Atmos. Chem. Phys., 13, 11259–11276, 2013
https://doi.org/10.5194/acp-13-11259-2013
© Author(s) 2013. This work is distributed under
the Creative Commons Attribution 3.0 License.

Research article 20 Nov 2013

Research article | 20 Nov 2013

Impacts of aerosols on the chemistry of atmospheric trace gases: a case study of peroxides and HO2 radicals

H. Liang1, Z. M. Chen1, D. Huang1, Y. Zhao1, and Z. Y. Li1,2 H. Liang et al.
  • 1State Key Laboratory of Environmental Simulation and Pollution Control, College of Environmental Sciences and Engineering, Peking University, Beijing 100871, China
  • 2School of Earth and Space Sciences, Peking University, Beijing 100871, China

Abstract. Field measurements of atmospheric peroxides were obtained during the summer on two consecutive years over urban Beijing, which highlighted the impacts of aerosols on the chemistry of peroxide compounds and hydroperoxyl radicals (HO2). The major peroxides were determined to be hydrogen peroxide (H2O2), methyl hydroperoxide (MHP), and peroxyacetic acid (PAA). A negative correlation was found between H2O2 and PAA in rainwater, providing evidence for a conversion between H2O2 and PAA in the aqueous phase. A standard gas phase chemistry model based on the NCAR Master Mechanism provided a good reproduction of the observed H2O2 profile on non-haze days but greatly overpredicted the H2O2 level on haze days. We attribute this overprediction to the reactive uptake of HO2 by the aerosols, since there was greatly enhanced aerosol loading and aerosol liquid water content on haze days. The discrepancy between the observed and modeled H2O2 can be diminished by adding to the model a newly proposed transition metal ion catalytic mechanism of HO2 in aqueous aerosols. This confirms the importance of the aerosol uptake of HO2 and the subsequent aqueous phase reactions in the reduction of H2O2. The closure of HO2 and H2O2 between the gas and aerosol phases suggests that the aerosols do not have a net reactive uptake of H2O2, because the conversion of HO2 to H2O2 on aerosols compensates for the H2O2 loss. Laboratory studies for the aerosol uptake of H2O2 in the presence of HO2 are urgently required to better understand the aerosol uptake of H2O2 in the real atmosphere.

Records from a data collection

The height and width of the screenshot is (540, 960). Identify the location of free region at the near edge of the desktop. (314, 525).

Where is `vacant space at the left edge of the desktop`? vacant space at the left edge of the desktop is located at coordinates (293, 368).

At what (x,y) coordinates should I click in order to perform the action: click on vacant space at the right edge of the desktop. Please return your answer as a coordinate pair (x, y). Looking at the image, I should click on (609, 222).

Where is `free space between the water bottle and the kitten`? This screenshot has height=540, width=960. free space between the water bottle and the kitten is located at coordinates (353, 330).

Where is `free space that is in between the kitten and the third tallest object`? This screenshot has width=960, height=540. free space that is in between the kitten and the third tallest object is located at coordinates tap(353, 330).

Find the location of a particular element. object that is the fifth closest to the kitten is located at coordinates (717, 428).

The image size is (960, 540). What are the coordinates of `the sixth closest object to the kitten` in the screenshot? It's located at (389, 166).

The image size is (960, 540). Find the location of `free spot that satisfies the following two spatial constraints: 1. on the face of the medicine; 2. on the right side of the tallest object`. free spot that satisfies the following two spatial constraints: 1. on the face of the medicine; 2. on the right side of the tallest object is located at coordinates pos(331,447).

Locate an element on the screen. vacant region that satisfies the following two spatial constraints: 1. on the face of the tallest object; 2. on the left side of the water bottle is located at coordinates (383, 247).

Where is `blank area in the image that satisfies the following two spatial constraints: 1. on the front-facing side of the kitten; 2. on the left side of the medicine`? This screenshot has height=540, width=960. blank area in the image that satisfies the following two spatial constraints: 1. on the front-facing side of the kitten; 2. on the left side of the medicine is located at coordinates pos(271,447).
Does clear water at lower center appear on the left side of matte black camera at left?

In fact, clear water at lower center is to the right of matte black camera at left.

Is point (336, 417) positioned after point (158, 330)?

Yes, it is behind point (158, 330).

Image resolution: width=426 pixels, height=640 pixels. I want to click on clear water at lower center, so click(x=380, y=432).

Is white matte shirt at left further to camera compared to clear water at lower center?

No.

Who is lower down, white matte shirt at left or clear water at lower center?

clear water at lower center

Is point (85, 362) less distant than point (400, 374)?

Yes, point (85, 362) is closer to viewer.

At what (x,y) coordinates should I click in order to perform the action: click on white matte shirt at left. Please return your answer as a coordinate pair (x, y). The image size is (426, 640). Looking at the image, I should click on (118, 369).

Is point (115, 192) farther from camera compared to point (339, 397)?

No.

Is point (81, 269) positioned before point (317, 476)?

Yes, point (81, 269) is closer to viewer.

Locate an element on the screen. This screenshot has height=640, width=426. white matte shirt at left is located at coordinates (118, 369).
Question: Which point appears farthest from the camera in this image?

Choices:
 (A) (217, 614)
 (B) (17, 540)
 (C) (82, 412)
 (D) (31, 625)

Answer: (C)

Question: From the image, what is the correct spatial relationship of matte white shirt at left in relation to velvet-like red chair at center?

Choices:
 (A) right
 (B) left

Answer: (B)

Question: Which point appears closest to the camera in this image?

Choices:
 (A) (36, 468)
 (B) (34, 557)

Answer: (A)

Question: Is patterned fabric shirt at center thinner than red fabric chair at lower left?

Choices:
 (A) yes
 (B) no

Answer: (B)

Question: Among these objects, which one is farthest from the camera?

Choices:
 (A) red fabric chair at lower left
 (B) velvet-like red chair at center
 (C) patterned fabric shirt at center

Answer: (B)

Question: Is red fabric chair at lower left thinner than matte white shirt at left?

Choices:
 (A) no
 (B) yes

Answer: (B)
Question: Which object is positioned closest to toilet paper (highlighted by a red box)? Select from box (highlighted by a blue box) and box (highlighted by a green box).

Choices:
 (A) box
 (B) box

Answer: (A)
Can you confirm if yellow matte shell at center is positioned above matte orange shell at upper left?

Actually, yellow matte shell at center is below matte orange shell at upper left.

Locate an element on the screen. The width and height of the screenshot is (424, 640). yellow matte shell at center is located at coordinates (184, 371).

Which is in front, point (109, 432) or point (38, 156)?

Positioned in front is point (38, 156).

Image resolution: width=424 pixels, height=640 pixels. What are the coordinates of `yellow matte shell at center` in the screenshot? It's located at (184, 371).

→ **SET TASK 1**
According to the abstract on aerosols and peroxides, which three major peroxides were identified?
→ **SET TASK 2**
Render the part of the records that opens with the line containing "In fact, clear" and closes with the line containing "Yes, point (85, 362) is closer to viewer." as a JSON list of strings, one string per line, with blank lines left out.
These records are unrelated to the abstract.

→ **WRITTEN SOLUTION 1**
Hydrogen peroxide (H2O2), methyl hydroperoxide (MHP), and peroxyacetic acid (PAA).

→ **WRITTEN SOLUTION 2**
[
  "In fact, clear water at lower center is to the right of matte black camera at left.",
  "Is point (336, 417) positioned after point (158, 330)?",
  "Yes, it is behind point (158, 330).",
  "Image resolution: width=426 pixels, height=640 pixels. I want to click on clear water at lower center, so click(x=380, y=432).",
  "Is white matte shirt at left further to camera compared to clear water at lower center?",
  "No.",
  "Who is lower down, white matte shirt at left or clear water at lower center?",
  "clear water at lower center",
  "Is point (85, 362) less distant than point (400, 374)?",
  "Yes, point (85, 362) is closer to viewer."
]